SMAD6 mutations led to poorer mathematics, performance intelligence quotient, full-scale intelligence quotient, and motor coordination, even after controlling for exogenous factors. Genetic testing may be critical for advocating early adjunctive neurodevelopmental therapy 2)
Mechanisms to explain the remarkable diversity of phenotypes associated with SMAD6 variants remain obscure 3).

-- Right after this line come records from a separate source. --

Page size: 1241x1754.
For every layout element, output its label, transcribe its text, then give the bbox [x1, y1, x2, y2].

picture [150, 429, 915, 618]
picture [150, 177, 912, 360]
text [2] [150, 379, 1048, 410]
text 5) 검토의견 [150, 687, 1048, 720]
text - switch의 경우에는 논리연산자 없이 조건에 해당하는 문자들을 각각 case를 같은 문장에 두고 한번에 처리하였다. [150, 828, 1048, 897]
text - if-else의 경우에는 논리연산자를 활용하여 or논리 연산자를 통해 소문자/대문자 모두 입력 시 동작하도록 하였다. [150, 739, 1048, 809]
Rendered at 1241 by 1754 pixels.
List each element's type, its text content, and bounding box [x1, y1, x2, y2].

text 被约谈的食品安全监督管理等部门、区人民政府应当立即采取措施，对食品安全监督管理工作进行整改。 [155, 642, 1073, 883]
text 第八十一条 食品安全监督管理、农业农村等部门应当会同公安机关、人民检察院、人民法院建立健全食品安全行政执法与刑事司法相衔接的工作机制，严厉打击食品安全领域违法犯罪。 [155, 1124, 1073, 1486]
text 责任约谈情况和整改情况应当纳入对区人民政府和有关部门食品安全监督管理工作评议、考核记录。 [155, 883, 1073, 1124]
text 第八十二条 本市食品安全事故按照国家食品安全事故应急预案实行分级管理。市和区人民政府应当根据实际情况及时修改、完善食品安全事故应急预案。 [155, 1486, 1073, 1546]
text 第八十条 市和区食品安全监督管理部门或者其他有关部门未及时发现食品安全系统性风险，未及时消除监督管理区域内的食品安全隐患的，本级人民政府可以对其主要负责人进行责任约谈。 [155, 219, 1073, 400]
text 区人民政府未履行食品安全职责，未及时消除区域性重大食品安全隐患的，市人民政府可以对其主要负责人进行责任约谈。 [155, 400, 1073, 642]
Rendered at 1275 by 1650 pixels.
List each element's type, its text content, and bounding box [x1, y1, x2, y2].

Among 101 infants tested in the Department of Pediatric Neurosurgery, French Referral Center for Craniosynostosis, Hôpital Femme Mère-Enfant Hospices Civils de Lyon, University of Lyon, Department of Genetics, Lyon University Hospitals, INSERM U1028, CNRS UMR5292, Centre de Recherche en Neurosciences de Lyon, Department of Pediatric Cranio-Maxillo-Facial Surgery, Hôpital Femme Mère Enfant, Université Claude Bernard Lyon 1, Lyon, and Department of Genetics, Robert Debré Hospital, Inserm 1132, Université de Paris Cité, Paris, France, 13 carried a total of 13 variants; that is, 12.9% of the infants carried a variant in genes known to be involved in craniosynostosis. Seven infants carried SMAD6 variants, 2 in FGFR2, 1 in TWIST1, one in FREM1, one in ALX4, and one in TCF12. All variants were detected at the heterozygous level in genes associated with autosomal dominant craniosynostosis. Also, neurodevelopmental testing showed especially delayed acquisition of language in children with than without variants in SMAD6. In conclusion, a high percentage of young children with isolated midline craniosynostosis, especially in isolated trigonocephaly, carried SMAD6 variants. The interpretation of the pathogenicity of the genes must take into account incomplete penetrance, usually observed in craniosynostosis. The results highlight the interest in molecular analysis in the context of isolated sagittal and/or metopic craniosynostosis to enhance an understanding of the pathophysiology of midline craniosynostosis 4).